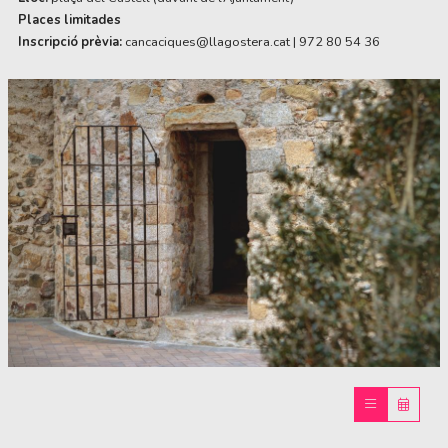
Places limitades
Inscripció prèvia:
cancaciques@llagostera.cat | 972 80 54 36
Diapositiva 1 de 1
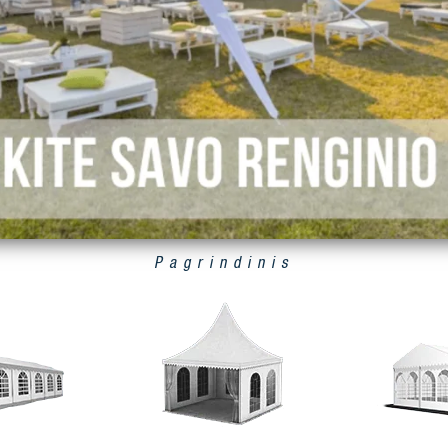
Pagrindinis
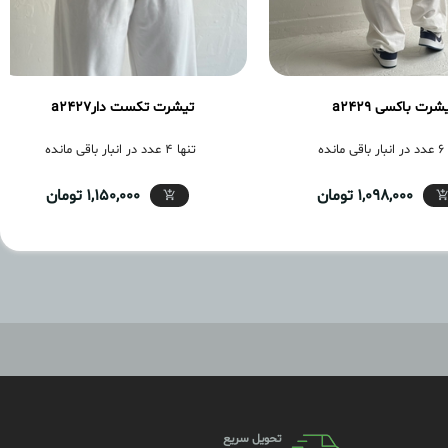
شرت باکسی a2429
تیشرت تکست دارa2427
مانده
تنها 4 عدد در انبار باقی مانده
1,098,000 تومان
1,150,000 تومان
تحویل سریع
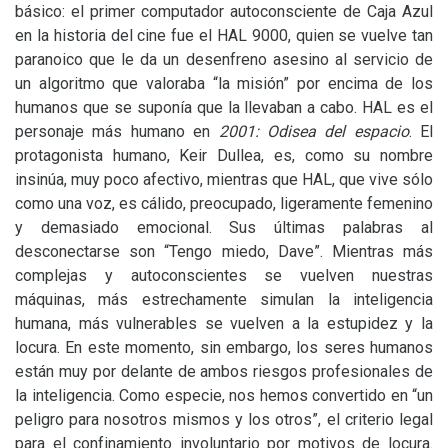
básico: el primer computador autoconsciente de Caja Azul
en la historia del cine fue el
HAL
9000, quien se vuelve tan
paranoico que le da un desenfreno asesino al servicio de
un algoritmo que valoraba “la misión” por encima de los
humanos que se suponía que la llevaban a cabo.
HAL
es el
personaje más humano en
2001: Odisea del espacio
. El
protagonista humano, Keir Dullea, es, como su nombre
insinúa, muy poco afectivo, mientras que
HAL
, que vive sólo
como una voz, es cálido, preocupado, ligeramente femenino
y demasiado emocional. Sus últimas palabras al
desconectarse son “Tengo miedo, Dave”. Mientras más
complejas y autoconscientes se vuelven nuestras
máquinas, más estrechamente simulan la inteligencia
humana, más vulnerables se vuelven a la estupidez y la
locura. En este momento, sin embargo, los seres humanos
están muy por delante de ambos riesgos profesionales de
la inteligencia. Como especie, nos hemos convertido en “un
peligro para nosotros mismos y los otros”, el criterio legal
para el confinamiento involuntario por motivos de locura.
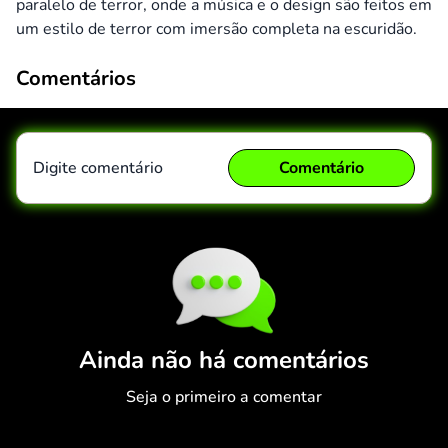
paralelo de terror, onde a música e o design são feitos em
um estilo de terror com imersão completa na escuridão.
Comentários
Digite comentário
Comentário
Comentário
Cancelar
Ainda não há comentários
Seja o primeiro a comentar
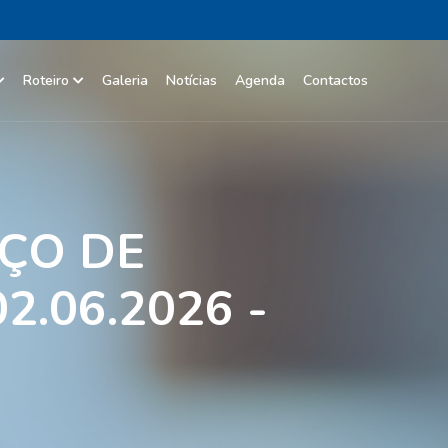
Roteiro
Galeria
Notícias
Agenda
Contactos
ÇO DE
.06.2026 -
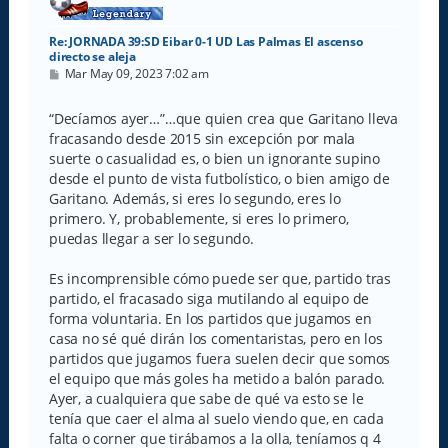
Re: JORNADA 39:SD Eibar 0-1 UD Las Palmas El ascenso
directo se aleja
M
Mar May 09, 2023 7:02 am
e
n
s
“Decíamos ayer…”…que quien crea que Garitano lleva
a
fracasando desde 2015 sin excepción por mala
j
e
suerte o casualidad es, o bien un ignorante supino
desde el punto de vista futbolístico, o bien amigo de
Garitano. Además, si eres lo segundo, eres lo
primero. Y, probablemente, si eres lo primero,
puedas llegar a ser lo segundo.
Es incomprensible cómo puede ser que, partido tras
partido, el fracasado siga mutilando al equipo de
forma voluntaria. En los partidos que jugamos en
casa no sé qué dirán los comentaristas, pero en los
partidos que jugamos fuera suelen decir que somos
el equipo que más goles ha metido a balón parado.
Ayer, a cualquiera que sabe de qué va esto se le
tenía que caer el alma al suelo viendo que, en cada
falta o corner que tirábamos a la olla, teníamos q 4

_ _ _

WORK TO BE COMPLETED: Please convert the lines from the one containing "Re: JORNADA 39:SD" through the end of the entries into a JSON list of strings, one string per line, leaving out blank lines.

RESPONSE:
[
  "Re: JORNADA 39:SD Eibar 0-1 UD Las Palmas El ascenso",
  "directo se aleja",
  "M",
  "Mar May 09, 2023 7:02 am",
  "e",
  "n",
  "s",
  "“Decíamos ayer…”…que quien crea que Garitano lleva",
  "a",
  "fracasando desde 2015 sin excepción por mala",
  "j",
  "e",
  "suerte o casualidad es, o bien un ignorante supino",
  "desde el punto de vista futbolístico, o bien amigo de",
  "Garitano. Además, si eres lo segundo, eres lo",
  "primero. Y, probablemente, si eres lo primero,",
  "puedas llegar a ser lo segundo.",
  "Es incomprensible cómo puede ser que, partido tras",
  "partido, el fracasado siga mutilando al equipo de",
  "forma voluntaria. En los partidos que jugamos en",
  "casa no sé qué dirán los comentaristas, pero en los",
  "partidos que jugamos fuera suelen decir que somos",
  "el equipo que más goles ha metido a balón parado.",
  "Ayer, a cualquiera que sabe de qué va esto se le",
  "tenía que caer el alma al suelo viendo que, en cada",
  "falta o corner que tirábamos a la olla, teníamos q 4"
]